== Raw data

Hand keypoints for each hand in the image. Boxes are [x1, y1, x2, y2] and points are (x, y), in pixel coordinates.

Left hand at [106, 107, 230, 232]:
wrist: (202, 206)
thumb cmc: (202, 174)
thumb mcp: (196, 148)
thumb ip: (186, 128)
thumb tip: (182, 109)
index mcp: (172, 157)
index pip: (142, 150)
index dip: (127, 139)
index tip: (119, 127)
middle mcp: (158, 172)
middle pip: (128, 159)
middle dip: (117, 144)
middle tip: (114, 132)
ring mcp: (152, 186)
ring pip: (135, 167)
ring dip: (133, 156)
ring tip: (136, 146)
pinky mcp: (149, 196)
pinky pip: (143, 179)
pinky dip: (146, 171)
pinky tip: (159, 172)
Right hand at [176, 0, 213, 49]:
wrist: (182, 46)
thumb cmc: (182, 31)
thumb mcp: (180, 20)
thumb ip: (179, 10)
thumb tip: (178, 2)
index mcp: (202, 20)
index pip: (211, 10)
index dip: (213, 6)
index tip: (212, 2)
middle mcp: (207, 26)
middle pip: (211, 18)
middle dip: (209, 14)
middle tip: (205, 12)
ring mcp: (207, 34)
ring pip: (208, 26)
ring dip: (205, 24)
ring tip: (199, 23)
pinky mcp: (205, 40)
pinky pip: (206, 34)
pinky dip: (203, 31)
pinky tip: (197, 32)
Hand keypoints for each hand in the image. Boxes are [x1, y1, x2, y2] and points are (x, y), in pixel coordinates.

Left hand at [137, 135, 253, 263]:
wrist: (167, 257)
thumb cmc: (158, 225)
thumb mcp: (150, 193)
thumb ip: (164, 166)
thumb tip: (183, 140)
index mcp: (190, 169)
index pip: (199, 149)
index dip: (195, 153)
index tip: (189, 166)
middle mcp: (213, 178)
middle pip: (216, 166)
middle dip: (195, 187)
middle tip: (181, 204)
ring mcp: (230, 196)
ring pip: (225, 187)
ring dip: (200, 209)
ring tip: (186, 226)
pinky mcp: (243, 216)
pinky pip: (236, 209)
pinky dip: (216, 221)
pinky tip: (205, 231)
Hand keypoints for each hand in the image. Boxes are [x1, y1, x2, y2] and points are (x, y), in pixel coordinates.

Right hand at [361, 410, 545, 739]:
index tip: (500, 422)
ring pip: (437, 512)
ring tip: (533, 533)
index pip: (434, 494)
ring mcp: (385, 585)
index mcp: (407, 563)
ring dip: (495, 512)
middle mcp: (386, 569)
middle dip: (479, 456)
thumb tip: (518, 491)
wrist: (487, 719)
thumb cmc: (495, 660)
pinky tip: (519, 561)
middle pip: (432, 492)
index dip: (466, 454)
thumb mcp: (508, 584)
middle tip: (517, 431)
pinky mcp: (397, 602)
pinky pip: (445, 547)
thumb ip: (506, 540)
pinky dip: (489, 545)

====

What the task asks:
From the entries above, give again exactly the lines running from the line with "thumb cmc: (202, 174)" to the line with "index tip: (189, 166)"; include both of those lines.

Answer for the task:
thumb cmc: (202, 174)
thumb mcp: (196, 148)
thumb ip: (186, 128)
thumb tip: (182, 109)
index mcp: (172, 157)
index pip: (142, 150)
index dip: (127, 139)
index tip: (119, 127)
middle mcp: (158, 172)
middle pip: (128, 159)
middle dip: (117, 144)
middle tip: (114, 132)
ring mcp: (152, 186)
ring pip: (135, 167)
ring dip: (133, 156)
ring tip: (136, 146)
pinky mcp: (149, 196)
pinky pip: (143, 179)
pinky dip: (146, 171)
pinky tip: (159, 172)
Right hand at [176, 0, 213, 49]:
wrist: (182, 46)
thumb cmc: (182, 31)
thumb mcp: (180, 20)
thumb ip: (179, 10)
thumb tip: (178, 2)
index mcp: (202, 20)
index pip: (211, 10)
index dip: (213, 6)
index tip: (212, 2)
middle mcp: (207, 26)
middle pip: (211, 18)
middle dip: (209, 14)
middle tip: (205, 12)
ring mcp: (207, 34)
ring pip: (208, 26)
ring dip: (205, 24)
ring tip: (199, 23)
pinky mcp: (205, 40)
pinky pip: (206, 34)
pinky dip: (203, 31)
pinky tip: (197, 32)
Hand keypoints for each hand in the image. Boxes are [x1, y1, x2, y2] and points are (x, y), in pixel coordinates.

Left hand at [137, 135, 253, 263]:
wrist: (167, 257)
thumb cmc: (158, 225)
thumb mcp: (150, 193)
thumb ip: (164, 166)
thumb tip: (183, 140)
index mcp: (190, 169)
index pip: (199, 149)
index dip: (195, 153)
index tip: (189, 166)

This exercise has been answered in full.